Witnesses hailed it as a stunning display of unity. When one veteran was told he couldn’t fly due to safety concerns, a group of nearly 60 US veterans decided to deboard a plane on their way home from Washington, D.C.
The group of Oklahoma veterans had just returned from a four-day trip to Washington, D.C., arranged by Northeast Oklahoma Veterans Freedom Tour, a non-profit committed to taking veterans on tours of memorials and monuments around the country.
They were about to board an aircraft in Charlotte, North Carolina, to return to Tulsa when they discovered that one of their group members was unable to travel. His oxygen concentrator’s batteries had died and he couldn’t recharge it using the plane’s electrical outlets.
Due to the lack of a charging port for the medical gadget, American Airlines felt it would be risky for the veteran to fly. They told him he couldn’t fly for the sake of his safety.

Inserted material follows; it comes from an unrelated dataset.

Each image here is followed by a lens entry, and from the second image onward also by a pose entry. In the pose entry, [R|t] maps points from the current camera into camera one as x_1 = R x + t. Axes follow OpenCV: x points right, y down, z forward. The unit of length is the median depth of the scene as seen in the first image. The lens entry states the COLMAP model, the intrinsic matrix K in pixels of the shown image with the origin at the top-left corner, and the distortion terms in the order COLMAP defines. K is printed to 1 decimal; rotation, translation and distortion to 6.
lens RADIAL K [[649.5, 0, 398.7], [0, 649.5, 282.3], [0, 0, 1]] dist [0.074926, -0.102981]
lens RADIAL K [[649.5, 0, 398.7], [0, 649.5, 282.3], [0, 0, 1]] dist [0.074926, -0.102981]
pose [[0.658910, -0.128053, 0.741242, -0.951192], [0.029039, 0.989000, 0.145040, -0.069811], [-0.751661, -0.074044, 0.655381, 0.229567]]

The other veterans on the trip decided to accompany him off the plane after hearing the bad news. Wayne Perego, one of the group’s leaders, claimed they didn’t make the choice lightly and had made a commitment.

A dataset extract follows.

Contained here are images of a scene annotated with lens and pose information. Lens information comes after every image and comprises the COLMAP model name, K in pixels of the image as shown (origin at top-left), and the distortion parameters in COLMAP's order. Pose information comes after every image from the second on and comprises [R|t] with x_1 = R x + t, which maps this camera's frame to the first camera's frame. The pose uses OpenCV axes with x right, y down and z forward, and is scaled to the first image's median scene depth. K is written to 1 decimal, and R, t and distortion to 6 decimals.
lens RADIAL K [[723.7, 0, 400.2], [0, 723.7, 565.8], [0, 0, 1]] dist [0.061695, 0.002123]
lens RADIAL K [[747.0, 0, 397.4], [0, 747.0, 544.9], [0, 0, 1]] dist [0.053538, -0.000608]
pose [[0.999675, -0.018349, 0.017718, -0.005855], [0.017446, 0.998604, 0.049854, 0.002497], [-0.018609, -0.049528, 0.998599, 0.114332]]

Back inside, the party began looking for other flights or modes of transportation, as well as where to obtain extra oxygen concentrator batteries. They stayed till 5 a.m. at the airport. Hotel rooms and taxis were booked by Americans.
American offered pizza and transportation back to the airport the next morning. Extra batteries were brought in from Norfolk, Virginia, and the party was booked on a chartered airplane just for the veterans.
When they eventually landed in Tulsa, they were greeted by a large gathering of fans.